For Mr Miliband to attack the coalition for its Thatcherite tendencies was politically inept on so many levels it is hard to know where to start.

To begin with, Mrs Thatcher would not even have contemplated some of the things the coalition is doing, particularly in the area of welfare, so the comparison breaks down at the first hurdle.

But the real problem with referencing Margaret Thatcher in contemporary political debate is the wildly differing reactions she still elicits, even 20 years on from her downfall.

Labour's core voters may still regard her as the devil incarnate - but to many of the swing voters the party needs to win back, she was, and remains, a heroine.

Inevitably, the mounting discontent over Ed's slow start has led to continuing speculation that South Shields MP David Miliband might yet get a second shot at the leadership.

For my part, I can't see it. David may have deserved to get the job in September, but his brother's performance since then is in danger of trashing the entire Miliband brand.

It is simply inconceivable to my mind that, charged with finding another new leader at this stage, the party would replace a failed Miliband with….another Miliband.

Shadow Foreign Secretary Yvette Cooper, who should have stood for the job this time round, is surely in pole position to take over should the opportunity arise.

What will probably save Ed Miliband is that Labour doesn't really do leadership assassinations. They knew Michael Foot was going to lose badly in 1983, yet passed up the chance to put Denis Healey into the job instead.

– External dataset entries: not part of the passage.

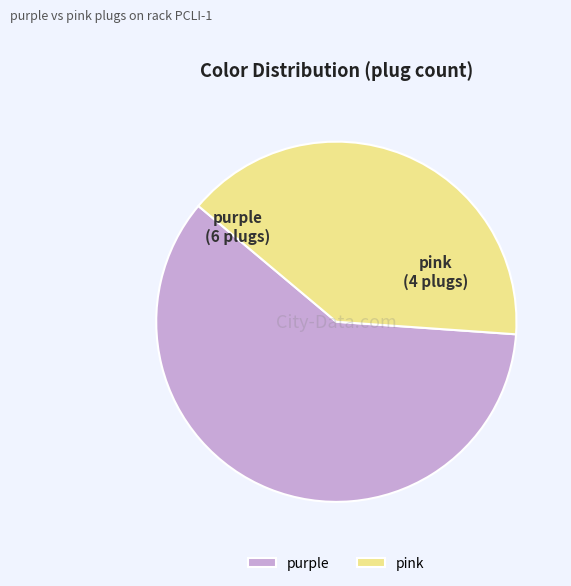

How many segments does this pie chart have?

2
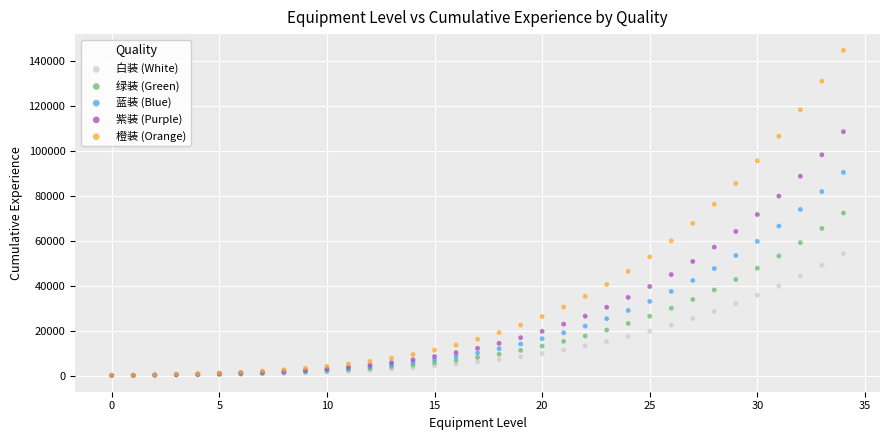

Which series contains the highest Y value?

橙装 (Orange)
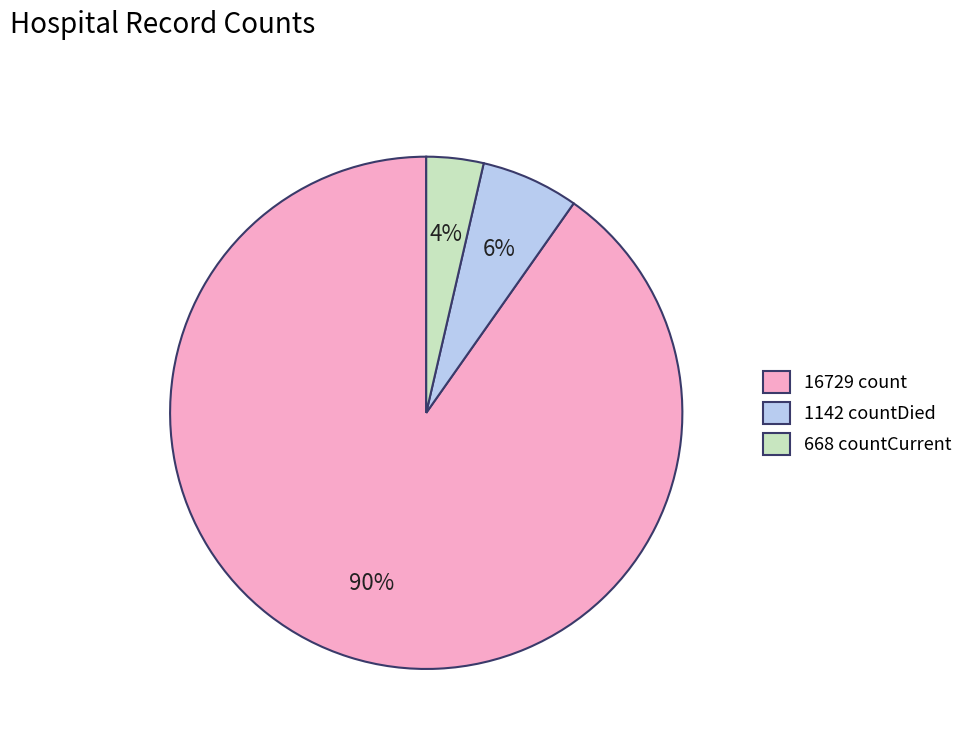

To the nearest percent, what is the difference between the 16729 count and 1142 countDied slice percentages?

84%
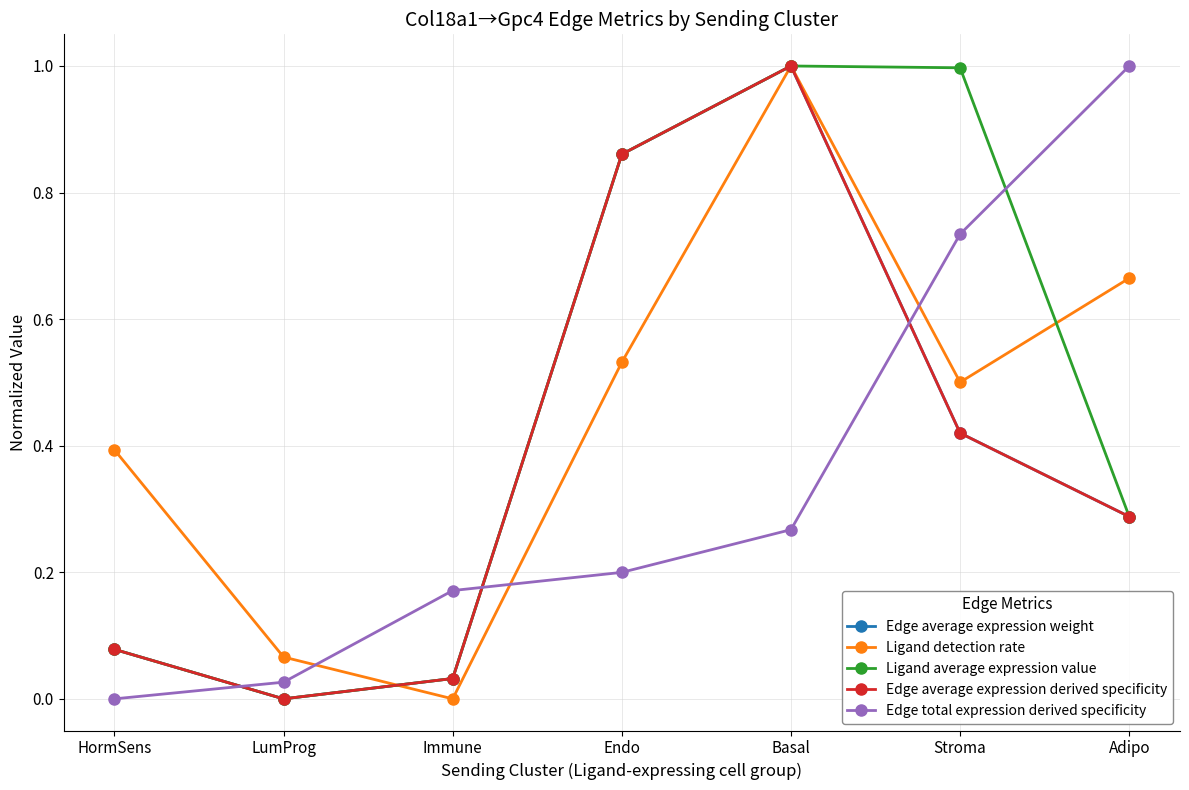

Reading right to left, what are all the values shown in this chart?

Edge average expression weight: 0.3	0.4	1.0	0.9	0.0	0.0	0.1
Ligand detection rate: 0.7	0.5	1.0	0.5	0.0	0.1	0.4
Ligand average expression value: 0.3	1.0	1.0	0.9	0.0	0.0	0.1
Edge average expression derived specificity: 0.3	0.4	1.0	0.9	0.0	0.0	0.1
Edge total expression derived specificity: 1.0	0.7	0.3	0.2	0.2	0.0	0.0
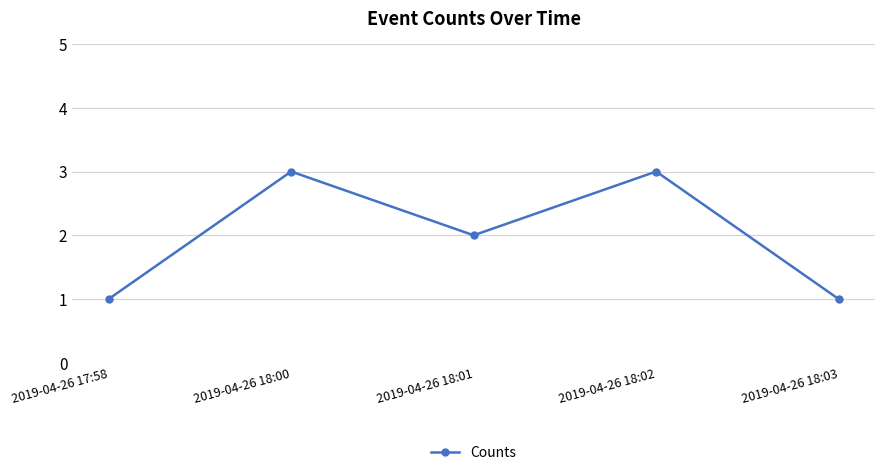

Where is the first local maximum?

2019-04-26 18:00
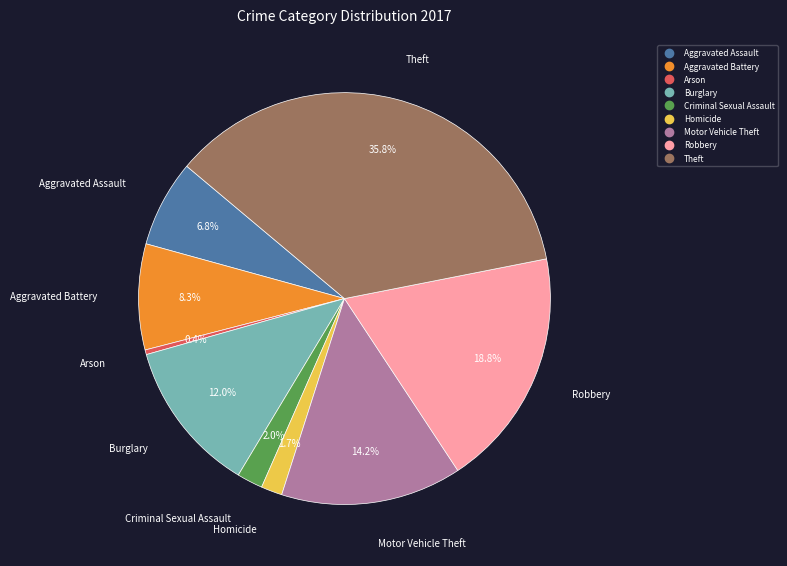

To the nearest percent, what portion does Motor Vehicle Theft represent?

14%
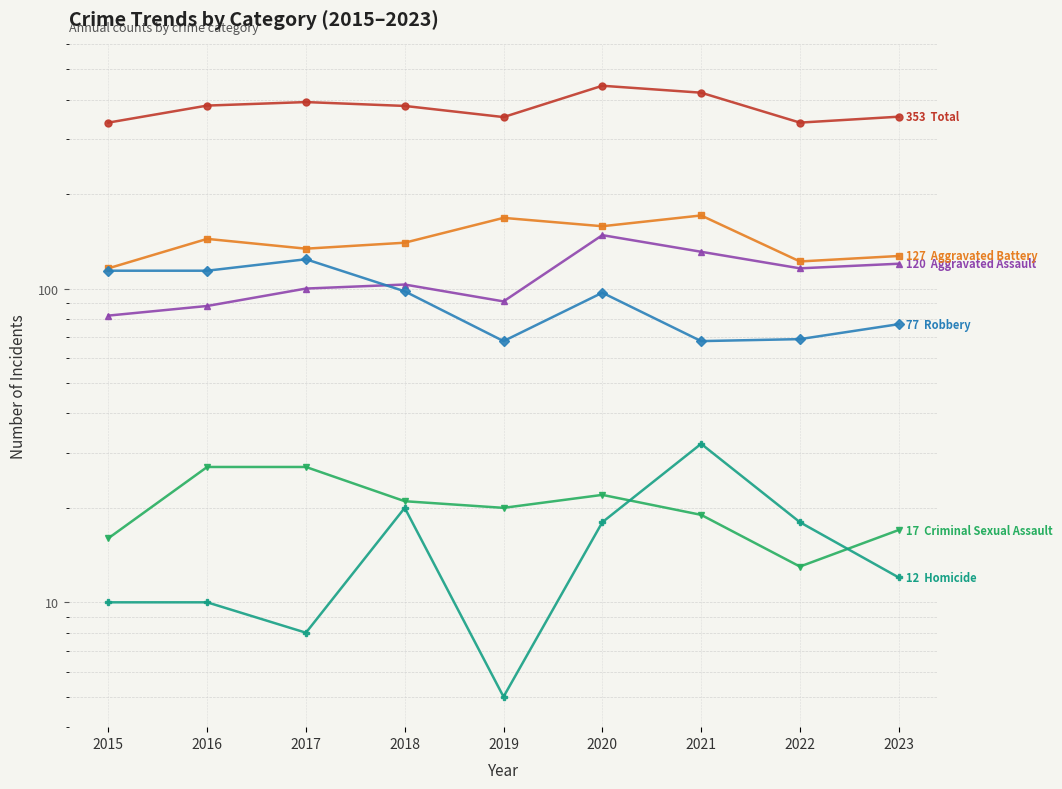

Is the value of Criminal Sexual Assault at 2019 greater than the value of Robbery at 2019?

No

They probably knew Gordon Brown was going to lose in 2010, but again, they failed to move decisively against him.

The big difference, though, between those two leaders and the current one is that while they, at least to begin with, could claim the support of their own MPs, Mr Miliband was foisted on his by the wider party.

And, of course, there was another recent party leader who found himself in exactly that position. His initials were IDS.